Concurrent Validity needs to be examined whenever one measure is substituted for another, such as allowing students to pass a test instead of taking a course. Concurrent validity is determined when test scores and criterion measurement(s) are either made at the same time (concurrently) or in close proximity to one another. For example, a successful score on the CLEP® College Algebra exam may be used in place of taking a college algebra course. To determine concurrent validity, students completing a college algebra course are administered the CLEP College Algebra exam. If there is a strong relationship (correlation) between the CLEP exam scores and course grades in college algebra, the test is valid for that use.

I would like to do a concurrent placement validity study.

Construct Validity

Construct validity refers to the degree to which a test or other measure assesses the underlying theoretical construct it is supposed to measure (i.e., the test is measuring what it is purported to measure).

As an example, think about a general knowledge test of basic algebra. If a test is designed to assess knowledge of facts concerning rate, time, distance, and their interrelationship with one another, but test questions are phrased in long and complex reading passages, then perhaps reading skills are inadvertently being measured instead of factual knowledge of basic algebra.

Construct validation requires the compilation of multiple sources of evidence. In order to demonstrate construct validity, evidence that the test measures what it purports to measure (in this case basic algebra) as well as evidence that the test does not measure irrelevant attributes (reading ability) are both required. These are referred to as convergent and discriminant validity.

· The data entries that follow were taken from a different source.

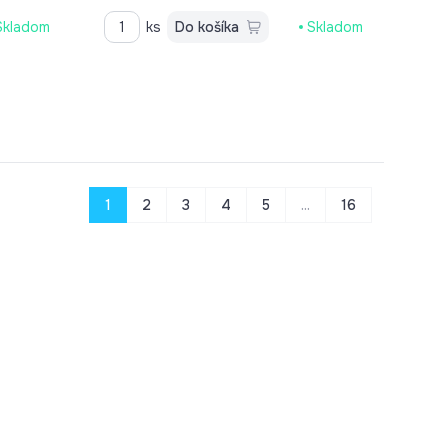
Skladom
ks
Do košíka
Skladom
1
2
3
4
5
...
16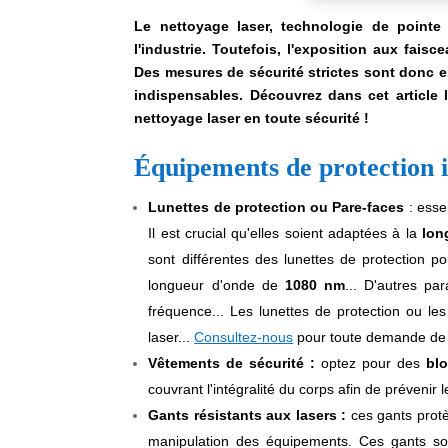
Le nettoyage laser, technologie de pointe
l'industrie. Toutefois, l'exposition aux fais
Des mesures de sécurité strictes sont donc e
indispensables. Découvrez dans cet article 
nettoyage laser en toute sécurité !
Équipements de protection i
Lunettes de protection ou Pare-faces
: esse
Il est crucial qu'elles soient adaptées à la
lon
sont différentes des lunettes de protection p
longueur d'onde de
1080 nm
... D'autres pa
fréquence... Les lunettes de protection ou l
laser...
Consultez-nous
pour toute demande de
Vêtements de sécurité :
optez pour des
bl
couvrant l'intégralité du corps afin de prévenir 
Gants résistants aux lasers :
ces gants prot
manipulation des équipements. Ces gants son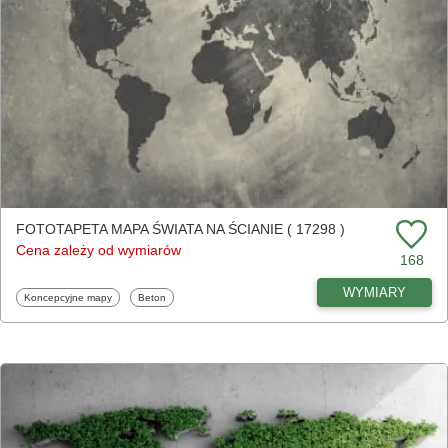
FOTOTAPETA MAPA ŚWIATA NA ŚCIANIE ( 17298 )
Cena zależy od wymiarów
168
WYMIARY
Fototapety
Fototapety
Koncepcyjne mapy
Beton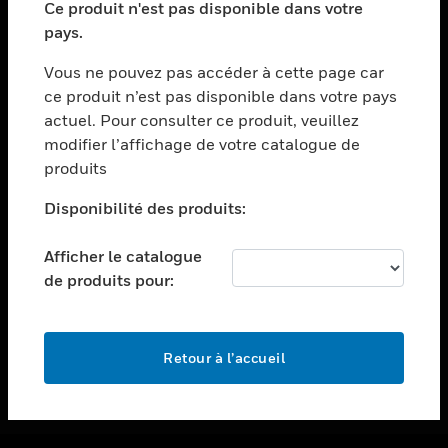
Ce produit n'est pas disponible dans votre
toggle view
pays.
ASSISTANCE
Vous ne pouvez pas accéder à cette page car
toggle view
ce produit n’est pas disponible dans votre pays
EMPLOIS
actuel. Pour consulter ce produit, veuillez
toggle view
modifier l’affichage de votre catalogue de
SOCIÉTÉ
produits
toggle view
NOUS CONTACTER
Disponibilité des produits:
toggle view
Afficher le catalogue
MENTIONS LÉGALES
de produits pour:
toggle view
SUIVEZ-NOUS
Retour à l’accueil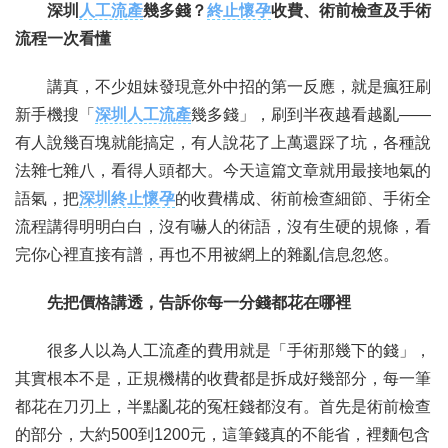
深圳
人工流產
幾多錢？
終止懷孕
收費、術前檢查及手術
流程一次看懂
聯繫我們
講真，不少姐妹發現意外中招的第一反應，就是瘋狂刷
新手機搜「
深圳人工流產
幾多錢」，刷到半夜越看越亂——
有人說幾百塊就能搞定，有人說花了上萬還踩了坑，各種說
法雜七雜八，看得人頭都大。今天這篇文章就用最接地氣的
語氣，把
深圳終止懷孕
的收費構成、術前檢查細節、手術全
流程講得明明白白，沒有嚇人的術語，沒有生硬的規條，看
完你心裡直接有譜，再也不用被網上的雜亂信息忽悠。
先把價格講透，告訴你每一分錢都花在哪裡
很多人以為人工流產的費用就是「手術那幾下的錢」，
其實根本不是，正規機構的收費都是拆成好幾部分，每一筆
都花在刀刃上，半點亂花的冤枉錢都沒有。首先是術前檢查
的部分，大約500到1200元，這筆錢真的不能省，裡麵包含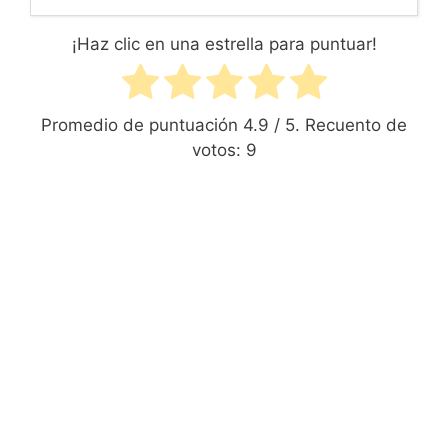
¡Haz clic en una estrella para puntuar!
Promedio de puntuación
4.9
/ 5. Recuento de
votos:
9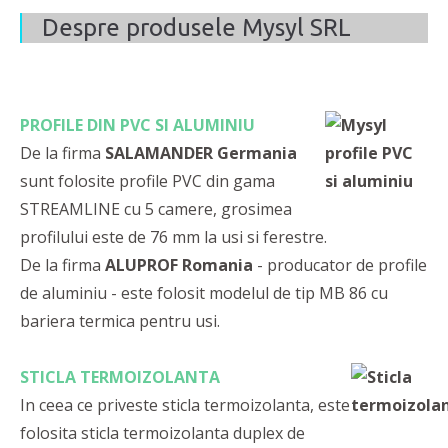
Despre produsele Mysyl SRL
PROFILE DIN PVC SI ALUMINIU
De la firma
SALAMANDER Germania
sunt folosite profile PVC din gama
STREAMLINE cu 5 camere, grosimea
profilului este de 76 mm la usi si ferestre.
De la firma
ALUPROF Romania
- producator de profile
de aluminiu - este folosit modelul de tip MB 86 cu
bariera termica pentru usi.
STICLA TERMOIZOLANTA
In ceea ce priveste sticla termoizolanta, este
folosita sticla termoizolanta duplex de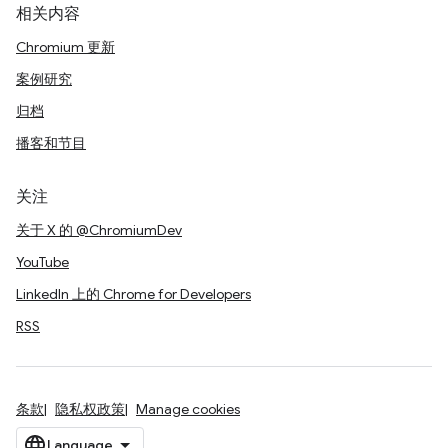
相关内容
Chromium 更新
案例研究
归档
播客和节目
关注
关于 X 的 @ChromiumDev
YouTube
LinkedIn 上的 Chrome for Developers
RSS
条款
隐私权政策
Manage cookies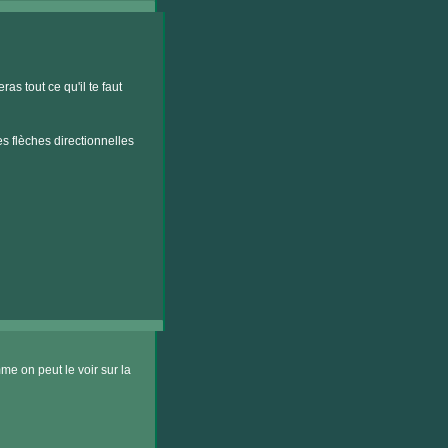
ras tout ce qu'il te faut
es flèches directionnelles
me on peut le voir sur la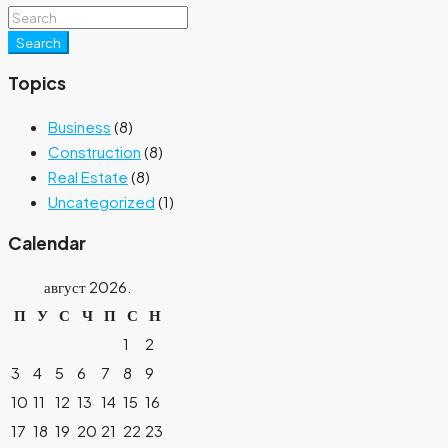
Search
Topics
Business
(8)
Construction
(8)
Real Estate
(8)
Uncategorized
(1)
Calendar
август 2026.
П
У
С
Ч
П
С
Н
1
2
3
4
5
6
7
8
9
10
11
12
13
14
15
16
17
18
19
20
21
22
23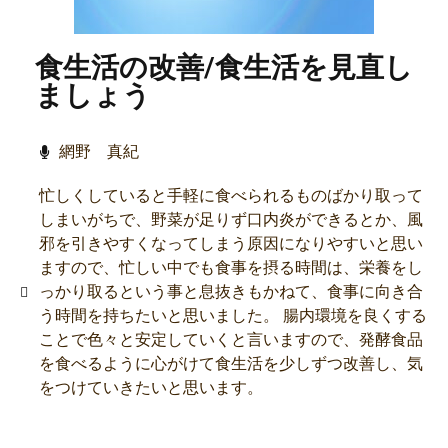
食生活の改善/食生活を見直し
ましょう
網野 真紀
忙しくしていると手軽に食べられるものばかり取って
しまいがちで、野菜が足りず口内炎ができるとか、風
邪を引きやすくなってしまう原因になりやすいと思い
ますので、忙しい中でも食事を摂る時間は、栄養をし
っかり取るという事と息抜きもかねて、食事に向き合
う時間を持ちたいと思いました。 腸内環境を良くする
ことで色々と安定していくと言いますので、発酵食品
を食べるように心がけて食生活を少しずつ改善し、気
をつけていきたいと思います。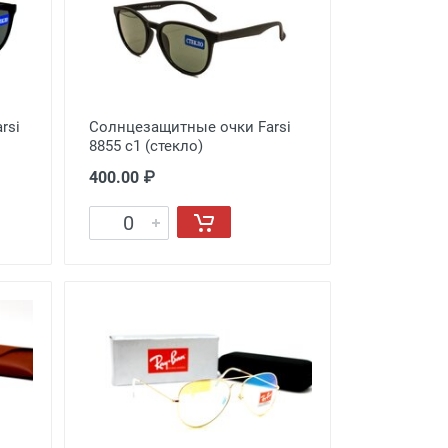
rsi
Солнцезащитные очки Farsi
8855 c1 (стекло)
400.00 ₽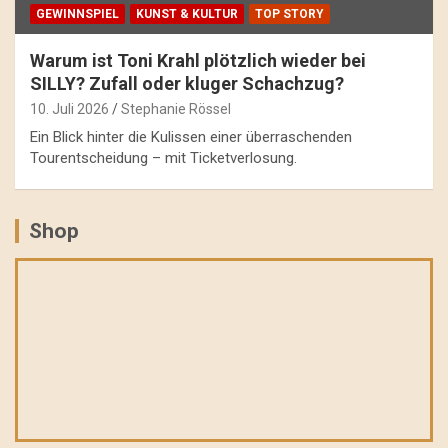
GEWINNSPIEL
KUNST & KULTUR
TOP STORY
Warum ist Toni Krahl plötzlich wieder bei
SILLY? Zufall oder kluger Schachzug?
10. Juli 2026
Stephanie Rössel
Ein Blick hinter die Kulissen einer überraschenden
Tourentscheidung – mit Ticketverlosung.
Shop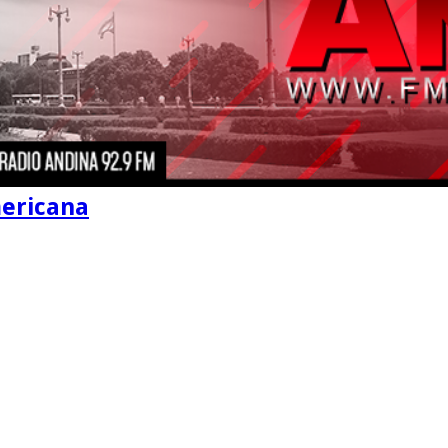
mericana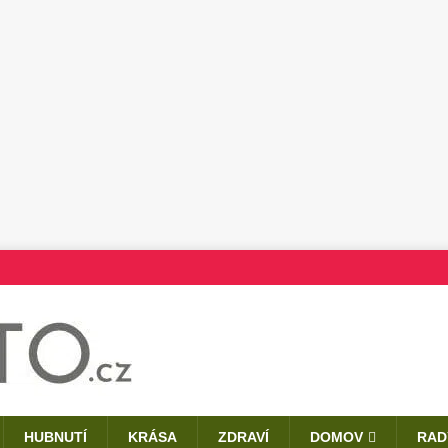
HUBNUTÍ
KRÁSA
ZDRAVÍ
DOMOV
RAD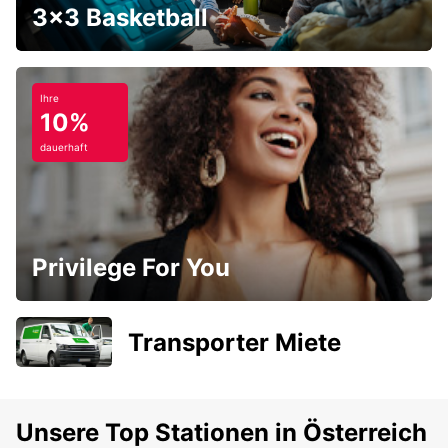
3x3 Basketball
Ihre
10%
dauerhaft
Privilege For You
Transporter Miete
Unsere Top Stationen in Österreich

Convergent validity consists of providing evidence that two tests that are believed to measure closely related skills or types of knowledge correlate strongly. That is to say, the two different tests end up ranking students similarly.

Discriminant validity, by the same logic, consists of providing evidence that two tests that do not measure closely related skills or types of knowledge do not correlate strongly (i.e., dissimilar ranking of students).

Both convergent and discriminant validity provide important evidence in the case of construct validity. As noted previously, a test of basic algebra should primarily measure algebra-related constructs and not reading constructs. In order to determine the construct validity of a particular algebra test, one would need to demonstrate that the correlations of scores on that test with scores on other algebra tests are higher than the correlations of scores on reading tests.

Consequential Validity

Some testing experts use consequential validity to refer to the social consequences of using a particular test for a particular purpose. The use of a test is said to have consequential validity to the extent that society benefits from that use of the test. Other testing experts believe that the social consequences of using a test—however important they may be—are not properly part of the concept of validity.

Messick (1988) makes the point that ". . . it is not that adverse social consequences of test use render the use invalid but, rather, that adverse social consequences should not be attributable to any source of test invalidity such as construct–irrelevant variance."

For example, suppose some subgroups obtain lower scores on a mathematics placement test and, consequently, are required to take developmental courses. According to Messick, this action alone does not render the test scores invalid. However, suppose it was determined that the test was measuring different traits for the particular subgroup than for the larger group, and those traits were not important for doing the required mathematics. In this case, one could conclude that the adverse social consequences (e.g., more subgroup members in developmental mathematics courses) were caused by using the test scores and were traceable to sources of invalidity. In that case, the validity of the test use (course placement) would be jeopardized.